> What to do
Reproduce every line of text in each of the items below with no changes, leaving out the pictures themselves.

> Provided material
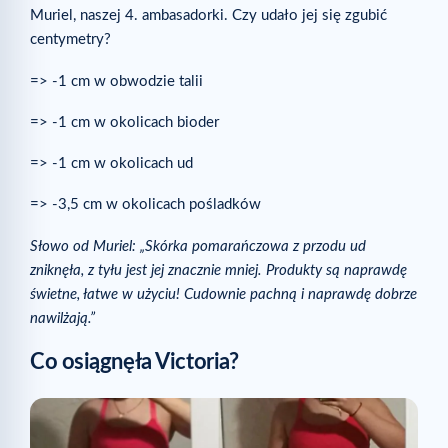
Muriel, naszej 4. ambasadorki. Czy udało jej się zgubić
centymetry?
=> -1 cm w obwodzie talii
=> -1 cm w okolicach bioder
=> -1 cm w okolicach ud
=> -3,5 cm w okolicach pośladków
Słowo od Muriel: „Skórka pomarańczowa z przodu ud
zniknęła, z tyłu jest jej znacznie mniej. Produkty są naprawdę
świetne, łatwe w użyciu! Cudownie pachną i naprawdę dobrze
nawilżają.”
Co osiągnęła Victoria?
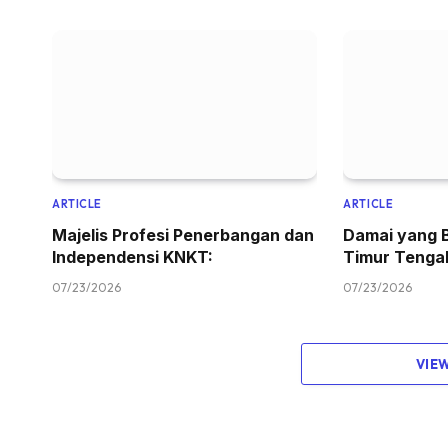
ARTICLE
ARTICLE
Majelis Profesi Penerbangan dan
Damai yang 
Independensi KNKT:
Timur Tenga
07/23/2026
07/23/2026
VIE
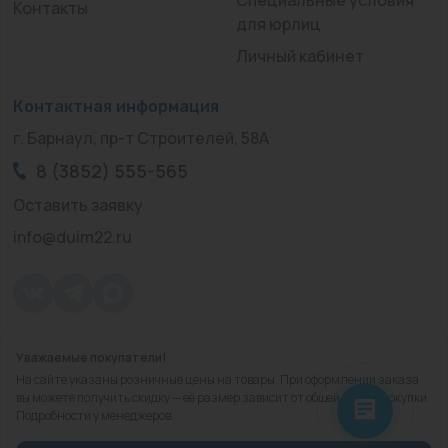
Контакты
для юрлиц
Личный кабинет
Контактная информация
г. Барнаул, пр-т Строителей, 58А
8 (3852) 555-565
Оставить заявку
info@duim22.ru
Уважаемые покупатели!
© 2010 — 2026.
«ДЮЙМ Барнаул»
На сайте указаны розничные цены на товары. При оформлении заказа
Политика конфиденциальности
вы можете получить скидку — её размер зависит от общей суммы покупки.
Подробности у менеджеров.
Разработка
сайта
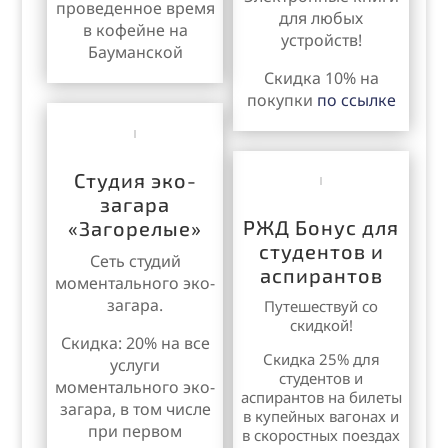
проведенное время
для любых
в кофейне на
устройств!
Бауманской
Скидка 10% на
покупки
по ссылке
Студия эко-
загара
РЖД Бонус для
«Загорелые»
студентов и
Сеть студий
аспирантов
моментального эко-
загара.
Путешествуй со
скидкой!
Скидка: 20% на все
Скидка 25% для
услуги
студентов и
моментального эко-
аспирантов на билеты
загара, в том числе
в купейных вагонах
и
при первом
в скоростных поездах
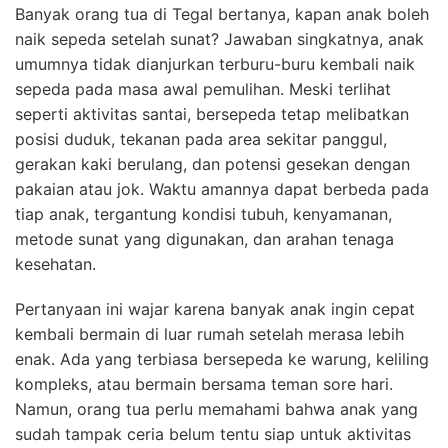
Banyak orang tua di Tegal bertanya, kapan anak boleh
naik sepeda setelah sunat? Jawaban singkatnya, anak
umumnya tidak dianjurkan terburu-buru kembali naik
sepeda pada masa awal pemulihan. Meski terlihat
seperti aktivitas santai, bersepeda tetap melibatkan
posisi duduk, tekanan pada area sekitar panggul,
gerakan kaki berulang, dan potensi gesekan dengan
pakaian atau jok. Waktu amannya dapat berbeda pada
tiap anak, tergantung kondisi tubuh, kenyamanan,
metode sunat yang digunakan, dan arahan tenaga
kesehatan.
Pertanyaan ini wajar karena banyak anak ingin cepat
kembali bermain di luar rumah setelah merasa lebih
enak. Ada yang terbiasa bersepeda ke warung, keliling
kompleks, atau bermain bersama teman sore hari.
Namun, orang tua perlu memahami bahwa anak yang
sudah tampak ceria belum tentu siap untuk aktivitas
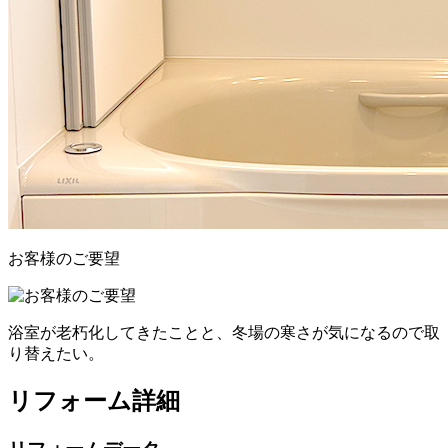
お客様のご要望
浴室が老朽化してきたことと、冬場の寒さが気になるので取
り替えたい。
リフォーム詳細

> Answer for this exercise
Muriel, naszej 4. ambasadorki. Czy udało jej się zgubić
centymetry?
=> -1 cm w obwodzie talii
=> -1 cm w okolicach bioder
=> -1 cm w okolicach ud
=> -3,5 cm w okolicach pośladków
Słowo od Muriel: „Skórka pomarańczowa z przodu ud
zniknęła, z tyłu jest jej znacznie mniej. Produkty są naprawdę
świetne, łatwe w użyciu! Cudownie pachną i naprawdę dobrze
nawilżają.”
Co osiągnęła Victoria?
ARTICLE
ARTICLE
Majelis Profesi Penerbangan dan
Damai yang 
Independensi KNKT:
Timur Tenga
07/23/2026
07/23/2026
VIE
Контакты
для юрлиц
Личный кабинет
Контактная информация
г. Барнаул, пр-т Строителей, 58А
8 (3852) 555-565
Оставить заявку
info@duim22.ru
Уважаемые покупатели!
© 2010 — 2026.
«ДЮЙМ Барнаул»
На сайте указаны розничные цены на товары. При оформлении заказа
Политика конфиденциальности
вы можете получить скидку — её размер зависит от общей суммы покупки.
Подробности у менеджеров.
Разработка
сайта
проведенное время
для любых
в кофейне на
устройств!
Бауманской
Скидка 10% на
покупки
по ссылке
Студия эко-
загара
РЖД Бонус для
«Загорелые»
студентов и
Сеть студий
аспирантов
моментального эко-
загара.
Путешествуй со
скидкой!
Скидка: 20% на все
Скидка 25% для
услуги
студентов и
моментального эко-
аспирантов на билеты
загара, в том числе
в купейных вагонах
и
при первом
в скоростных поездах
Banyak orang tua di Tegal bertanya, kapan anak boleh
naik sepeda setelah sunat? Jawaban singkatnya, anak
umumnya tidak dianjurkan terburu-buru kembali naik
sepeda pada masa awal pemulihan. Meski terlihat
seperti aktivitas santai, bersepeda tetap melibatkan
posisi duduk, tekanan pada area sekitar panggul,
gerakan kaki berulang, dan potensi gesekan dengan
pakaian atau jok. Waktu amannya dapat berbeda pada
tiap anak, tergantung kondisi tubuh, kenyamanan,
metode sunat yang digunakan, dan arahan tenaga
kesehatan.
Pertanyaan ini wajar karena banyak anak ingin cepat
kembali bermain di luar rumah setelah merasa lebih
enak. Ada yang terbiasa bersepeda ke warung, keliling
kompleks, atau bermain bersama teman sore hari.
Namun, orang tua perlu memahami bahwa anak yang
sudah tampak ceria belum tentu siap untuk aktivitas
お客様のご要望
浴室が老朽化してきたことと、冬場の寒さが気になるので取
り替えたい。
リフォーム詳細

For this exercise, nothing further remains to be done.